About two-thirds of Cohort 2 participants were men, 91% were white, 9% were black, and the median age was 58 years. (People over age 70 were excluded, but Lawitz said he would not do this again in the future.) Again, 78% had subtype 1a, 40% with the Q80K mutation. About half were prior null responders and 79% had unfavorable non-CC IL28B variants. Just over half had advanced fibrosis (stage F3) and 47% had compensated cirrhosis (stage F4).

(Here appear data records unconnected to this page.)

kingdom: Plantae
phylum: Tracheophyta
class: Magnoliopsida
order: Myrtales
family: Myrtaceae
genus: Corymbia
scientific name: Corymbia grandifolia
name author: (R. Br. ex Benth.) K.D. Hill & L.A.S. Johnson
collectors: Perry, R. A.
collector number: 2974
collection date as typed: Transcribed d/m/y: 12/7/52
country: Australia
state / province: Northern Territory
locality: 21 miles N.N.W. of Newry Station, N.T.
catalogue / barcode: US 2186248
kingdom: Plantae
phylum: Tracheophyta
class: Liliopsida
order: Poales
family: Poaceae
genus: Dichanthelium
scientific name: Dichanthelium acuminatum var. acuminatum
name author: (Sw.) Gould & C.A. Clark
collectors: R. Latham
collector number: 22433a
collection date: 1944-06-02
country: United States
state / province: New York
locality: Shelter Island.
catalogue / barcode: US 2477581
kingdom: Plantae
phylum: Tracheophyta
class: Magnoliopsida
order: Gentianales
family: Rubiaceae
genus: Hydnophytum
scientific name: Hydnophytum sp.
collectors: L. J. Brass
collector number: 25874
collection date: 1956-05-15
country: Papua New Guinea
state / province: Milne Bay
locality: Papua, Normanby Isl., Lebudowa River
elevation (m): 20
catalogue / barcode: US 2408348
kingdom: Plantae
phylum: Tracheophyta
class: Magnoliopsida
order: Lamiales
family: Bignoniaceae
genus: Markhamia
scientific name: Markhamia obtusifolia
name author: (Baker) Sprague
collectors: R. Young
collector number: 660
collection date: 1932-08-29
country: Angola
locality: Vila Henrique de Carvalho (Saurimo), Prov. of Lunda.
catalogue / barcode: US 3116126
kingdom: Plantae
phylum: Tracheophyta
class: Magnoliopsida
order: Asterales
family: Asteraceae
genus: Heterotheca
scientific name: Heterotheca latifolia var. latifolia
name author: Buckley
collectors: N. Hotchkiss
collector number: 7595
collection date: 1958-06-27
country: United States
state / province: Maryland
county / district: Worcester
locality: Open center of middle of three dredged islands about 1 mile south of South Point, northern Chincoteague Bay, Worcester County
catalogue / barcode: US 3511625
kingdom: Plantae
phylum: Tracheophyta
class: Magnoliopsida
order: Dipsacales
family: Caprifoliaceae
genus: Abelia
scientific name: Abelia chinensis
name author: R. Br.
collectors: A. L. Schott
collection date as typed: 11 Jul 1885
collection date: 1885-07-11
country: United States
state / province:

  • Sustained response rates in Cohort 2 were similar to those of people with less advanced liver disease in Cohort 1.
  • 93% of participants assigned to simeprevir/sofosbuvir either alone or with ribavirin for 12 weeks achieved SVR12; among those treated for 24 weeks, SVR12 rates were 93% and 100%, respectively.
  • Everyone treated for 24 weeks was cured regardless of HCV subtype; in the 12-week treatment arms, 2 genotype 1a patients without the Q80K baseline mutation and 1 with the mutation relapsed.
  • 2 people (both in the 24-week triple therapy arm) had non-virological failure.
  • People with all IL28B variants had SVR12 rates greater than 90%, with no clear pattern.
  • Overall SVR12 rates were 98% for people with advanced fibrosis and 95% for those with cirrhosis.
  • There were 3 relapsers, all treated for 12 weeks (2 with and 1 without ribavirin); 2 of the relapsers had cirrhosis (1 a prior null responder, the other treatment-naive).
  • Treatment was generally safe and well-tolerated even for patients with advanced liver disease.
  • There were 4 serious adverse events and 1 discontinuation for this reason.
  • The most common side effects were fatigue, headache, and nausea.
  • 13% of participants developed anemia, all but 1 in the ribavirin-containing arms.

Again, the researchers concluded that SVR12 rates were high, regardless of baseline characteristics, and that extent of liver fibrosis/cirrhosis and prior treatment history did not play a role.

The current package insert for simeprevir states that pre-treatment testing for the Q80K variant is "strongly recommended," but this may be unnecessary when using it with other direct-acting antivirals. "As we enter the world of multiple DAAs, additional DAAs should cover Q180K, so don’t need to test for it," Lawitz said.

Given that ribavirin adds side effects but did not appear to improve efficacy, a pair of Phase 3 trials testing sofosbuvir/simeprevir alone -- OPTIMIST-1 for non-cirrhotics and OPIMIST-2 for people with cirrhosis -- are now recruiting. Since 12 weeks of treatment was highly effective in COSMOS, the new studies will compare 8 vs 12 weeks to see if treatment can safely be shortened to just 2 months.



M Sulkowski, IM Jacobson, R Ghalib, et al. Mangia A et al. Once-daily simeprevir (TMC435) plus sofosbuvir (GS-7977) with or without ribavirin in HCV genotype 1 prior null responders with Metavir F0-2: COSMOS study subgroup analysis. 49th Annual Meeting of the European Association for the Study of the Liver (EASL 2014). London, April 9-13, 2014. Abstract 07.

E Lawitz, R Ghalib, M Rodriguez-Torres, et al. Simeprevir plus sofosbuvir with/without ribavirin in HCVgenotype 1 prior null-responder/treatment-naive patients (COSMOS study): primary endpoint (SVR12) results in patients with Metavir F3-4 (Cohort 2). 49th Annual Meeting of the European Association for the Study of the Liver (EASL 2014). London, April 9-13, 2014. Abstract O165.

Other Sources

Janssen. Final Data from the Phase 2 COSMOS Study of Janssen’s Once-Daily Simeprevir in Combination with Sofosbuvir Presented at The International Liver Congress 2014 of the European Association for the Study of the Liver (EASL). Press release. April 12, 2014.

Janssen Initiates Phase 3 OPTIMIST Trials of Once-Daily Simeprevir in Combination with Once-Daily Sofosbuvir for the Treatment of Genotype 1 Chronic Hepatitis C.Press release. April 2, 2014.